対象の本文
##########
データ連携・自動化:データは“流れる”ように設計

  • 狙い:銀行、請求、販売データを手入力なしで取り込む。
  • つなぐ先
    • 銀行API:入出金明細→自動仕訳・自動消込へ
    • 請求プラットフォーム:発行・回収状況を会計へ自動反映
    • CRM/販売システム:売上・原価・案件IDを連携
  • 設計のコツ
    • キーの統一:請求書番号/顧客ID/案件IDを共通キーに
    • 実行頻度:日次バッチ+即時の手動トリガーを用意
    • 失敗時の行き先:エラーボックス→担当へ自動通知

ツールは“足し算”ではなく“引き算”で活用することがポイントです。手作業による入力と担当者依存の判断を減らし、例外だけ人が見る流れを作ると、すぐに効果が出ます。

経理業務効率化の進め方(5ステップ)

経理業務効率化までの道のりを5つの順番に分けるだけで、迷いなく進められます。 各ステップで「誰が・何を・いつまでに」を決め、成果物(ドキュメント)を必ず残しましょう。

1. As-Is可視化(現状を正しく見る)

  • 目的:どこで遅れ・手戻りが起きているかを把握。
  • やること:起票→承認→計上→照合の現行フロー、例外パターン、帳票/証憑の一覧化、件数・所要日数の計測。
  • 成果物:現行フローチャート、遅延マップ、課題リスト(優先度付き)。

2. To-Be設計(あるべき姿を決める)

  • 目的:全拠点で同じ“型”を使えるようにする。
  • やること:標準プロセス、役割分担(RACI)、締めカレンダー(D+1/2/…)、KPI定義を策定。
  • 成果物:標準プロセス図、RACI表、締めカレンダー、KPI定義書。

3. 標準化・マスタ整備(データの土台を作る)

  • 目的:連結前の変換や手作業を減らす。
##########
上の本文のうち「ツールは“足し算”ではなく」で始まる段落を、主な内容を残したまま短く書き直せ。
##########
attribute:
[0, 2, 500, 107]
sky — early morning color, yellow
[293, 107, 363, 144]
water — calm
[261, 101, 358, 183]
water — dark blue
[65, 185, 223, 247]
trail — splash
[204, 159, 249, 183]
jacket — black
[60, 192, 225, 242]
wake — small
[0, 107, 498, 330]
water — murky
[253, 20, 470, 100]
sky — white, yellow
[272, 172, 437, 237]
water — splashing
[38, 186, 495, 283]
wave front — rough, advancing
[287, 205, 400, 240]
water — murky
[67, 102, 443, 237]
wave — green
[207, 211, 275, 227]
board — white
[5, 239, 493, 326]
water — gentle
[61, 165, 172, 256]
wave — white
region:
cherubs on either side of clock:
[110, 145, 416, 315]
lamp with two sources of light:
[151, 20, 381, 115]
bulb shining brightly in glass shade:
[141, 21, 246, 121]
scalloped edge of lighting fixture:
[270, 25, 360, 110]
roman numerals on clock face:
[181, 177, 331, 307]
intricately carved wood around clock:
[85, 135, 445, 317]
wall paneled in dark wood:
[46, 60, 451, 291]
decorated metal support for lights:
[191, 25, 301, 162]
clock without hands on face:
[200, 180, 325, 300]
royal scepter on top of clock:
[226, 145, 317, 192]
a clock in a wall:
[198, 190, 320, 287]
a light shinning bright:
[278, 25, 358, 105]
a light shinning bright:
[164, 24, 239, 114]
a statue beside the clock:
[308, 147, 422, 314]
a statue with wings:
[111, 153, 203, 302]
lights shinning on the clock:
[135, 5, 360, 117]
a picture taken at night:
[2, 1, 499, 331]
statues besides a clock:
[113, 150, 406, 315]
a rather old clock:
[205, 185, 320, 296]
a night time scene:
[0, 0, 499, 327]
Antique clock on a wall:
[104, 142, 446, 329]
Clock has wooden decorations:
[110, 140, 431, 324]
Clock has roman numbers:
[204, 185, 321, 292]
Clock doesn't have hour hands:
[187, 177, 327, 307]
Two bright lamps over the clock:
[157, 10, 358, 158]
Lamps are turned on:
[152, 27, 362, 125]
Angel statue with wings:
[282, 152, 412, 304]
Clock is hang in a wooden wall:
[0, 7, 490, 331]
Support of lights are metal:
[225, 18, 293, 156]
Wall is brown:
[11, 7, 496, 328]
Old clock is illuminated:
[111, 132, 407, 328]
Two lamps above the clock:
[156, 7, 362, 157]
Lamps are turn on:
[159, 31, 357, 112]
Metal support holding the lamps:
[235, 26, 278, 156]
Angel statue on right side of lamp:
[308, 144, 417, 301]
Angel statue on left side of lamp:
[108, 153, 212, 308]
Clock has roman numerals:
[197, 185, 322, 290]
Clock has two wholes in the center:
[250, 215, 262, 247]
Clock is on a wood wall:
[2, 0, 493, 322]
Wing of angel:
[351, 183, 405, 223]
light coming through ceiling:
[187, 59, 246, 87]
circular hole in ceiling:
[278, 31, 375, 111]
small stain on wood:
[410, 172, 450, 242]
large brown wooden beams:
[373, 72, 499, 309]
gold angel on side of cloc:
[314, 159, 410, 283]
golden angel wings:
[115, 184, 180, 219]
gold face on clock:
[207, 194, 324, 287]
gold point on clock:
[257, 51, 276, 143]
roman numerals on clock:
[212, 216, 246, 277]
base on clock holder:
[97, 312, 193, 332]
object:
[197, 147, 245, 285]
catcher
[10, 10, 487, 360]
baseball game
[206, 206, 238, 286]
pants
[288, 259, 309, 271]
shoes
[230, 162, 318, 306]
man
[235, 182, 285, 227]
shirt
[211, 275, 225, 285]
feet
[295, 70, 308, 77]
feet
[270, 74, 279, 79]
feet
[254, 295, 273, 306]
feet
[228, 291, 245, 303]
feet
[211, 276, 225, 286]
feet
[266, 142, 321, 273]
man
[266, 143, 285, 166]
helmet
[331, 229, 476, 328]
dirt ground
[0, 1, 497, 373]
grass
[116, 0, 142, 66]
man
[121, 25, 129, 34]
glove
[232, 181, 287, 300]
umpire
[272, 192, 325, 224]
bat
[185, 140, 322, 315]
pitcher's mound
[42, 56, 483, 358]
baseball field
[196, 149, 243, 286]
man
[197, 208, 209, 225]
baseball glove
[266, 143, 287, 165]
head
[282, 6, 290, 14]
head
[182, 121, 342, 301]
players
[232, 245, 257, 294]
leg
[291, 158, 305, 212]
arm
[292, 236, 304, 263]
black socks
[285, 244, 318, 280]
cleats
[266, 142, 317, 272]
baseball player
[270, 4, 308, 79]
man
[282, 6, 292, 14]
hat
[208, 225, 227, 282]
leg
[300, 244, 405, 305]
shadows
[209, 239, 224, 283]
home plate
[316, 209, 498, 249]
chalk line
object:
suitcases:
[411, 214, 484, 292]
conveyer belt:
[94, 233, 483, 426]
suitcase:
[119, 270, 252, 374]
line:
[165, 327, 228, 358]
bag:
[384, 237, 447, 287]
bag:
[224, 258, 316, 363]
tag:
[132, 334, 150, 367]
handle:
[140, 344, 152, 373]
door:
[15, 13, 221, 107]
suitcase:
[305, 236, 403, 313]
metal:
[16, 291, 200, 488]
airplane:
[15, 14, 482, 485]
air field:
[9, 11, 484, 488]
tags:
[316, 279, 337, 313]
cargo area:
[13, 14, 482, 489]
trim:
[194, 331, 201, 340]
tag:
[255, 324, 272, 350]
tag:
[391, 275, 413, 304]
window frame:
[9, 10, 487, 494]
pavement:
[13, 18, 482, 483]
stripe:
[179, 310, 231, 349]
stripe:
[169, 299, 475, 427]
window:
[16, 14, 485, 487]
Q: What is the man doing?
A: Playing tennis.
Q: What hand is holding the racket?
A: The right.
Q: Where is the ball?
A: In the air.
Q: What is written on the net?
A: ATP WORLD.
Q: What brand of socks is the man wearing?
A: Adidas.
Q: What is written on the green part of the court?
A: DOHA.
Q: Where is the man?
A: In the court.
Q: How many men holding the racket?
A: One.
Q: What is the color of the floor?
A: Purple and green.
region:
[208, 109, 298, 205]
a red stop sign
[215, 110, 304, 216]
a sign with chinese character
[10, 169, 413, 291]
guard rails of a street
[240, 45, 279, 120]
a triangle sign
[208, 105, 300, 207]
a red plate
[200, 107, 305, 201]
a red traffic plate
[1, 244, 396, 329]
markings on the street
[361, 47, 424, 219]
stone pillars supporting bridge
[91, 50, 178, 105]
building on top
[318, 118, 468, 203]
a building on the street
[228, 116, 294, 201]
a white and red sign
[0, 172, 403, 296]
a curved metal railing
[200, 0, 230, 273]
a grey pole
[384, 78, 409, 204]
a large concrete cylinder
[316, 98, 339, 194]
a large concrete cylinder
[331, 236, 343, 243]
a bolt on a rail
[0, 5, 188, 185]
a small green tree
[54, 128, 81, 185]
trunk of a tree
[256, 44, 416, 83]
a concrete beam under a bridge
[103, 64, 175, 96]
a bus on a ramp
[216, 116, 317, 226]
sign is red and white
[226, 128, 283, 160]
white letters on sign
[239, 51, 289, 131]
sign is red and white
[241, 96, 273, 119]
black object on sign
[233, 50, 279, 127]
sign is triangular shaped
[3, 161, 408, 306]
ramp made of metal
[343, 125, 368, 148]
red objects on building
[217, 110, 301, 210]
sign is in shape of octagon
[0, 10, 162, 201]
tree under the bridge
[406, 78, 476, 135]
##########
課題の解答
ツールは足すのではなく減らす方向で使うのが要点だ。手入力と担当者任せの判断を減らし、例外だけを人が確認する流れにすれば、すぐに効果が出る。